## Excerpted data
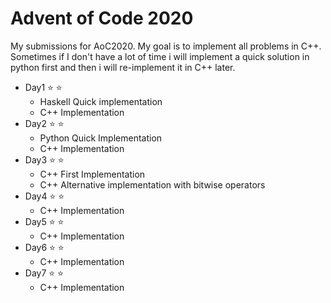 # Advent of Code 2020

My submissions for AoC2020. My goal is to implement all problems in C++. Sometimes if I don't have a lot of time i will implement a quick solution in python first and then i will re-implement it in C++ later.

* Day1 :star: :star:
    * Haskell Quick implementation
    * C++ Implementation
* Day2 :star: :star:
    * Python Quick Implementation
    * C++ Implementation
* Day3 :star: :star:
    * C++ First Implementation
    * C++ Alternative implementation with bitwise operators
* Day4 :star: :star:
    * C++ Implementation
* Day5 :star: :star:
    * C++ Implementation
* Day6 :star: :star:
    * C++ Implementation
* Day7 :star: :star:
    * C++ Implementation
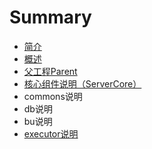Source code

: # Summary

* [简介](README.md)
* [概述](概述.md)
* [父工程Parent](parent.md)
* [核心组件说明（ServerCore）](核心组件说明.md)
* commons说明
* db说明
* bu说明
* [executor说明](executor说明.md)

## Written task
Would you copy every line of the entries that includes the word "star"?

## Exercise output
* Day1 :star: :star:
* Day2 :star: :star:
* Day3 :star: :star:
* Day4 :star: :star:
* Day5 :star: :star:
* Day6 :star: :star:
* Day7 :star: :star:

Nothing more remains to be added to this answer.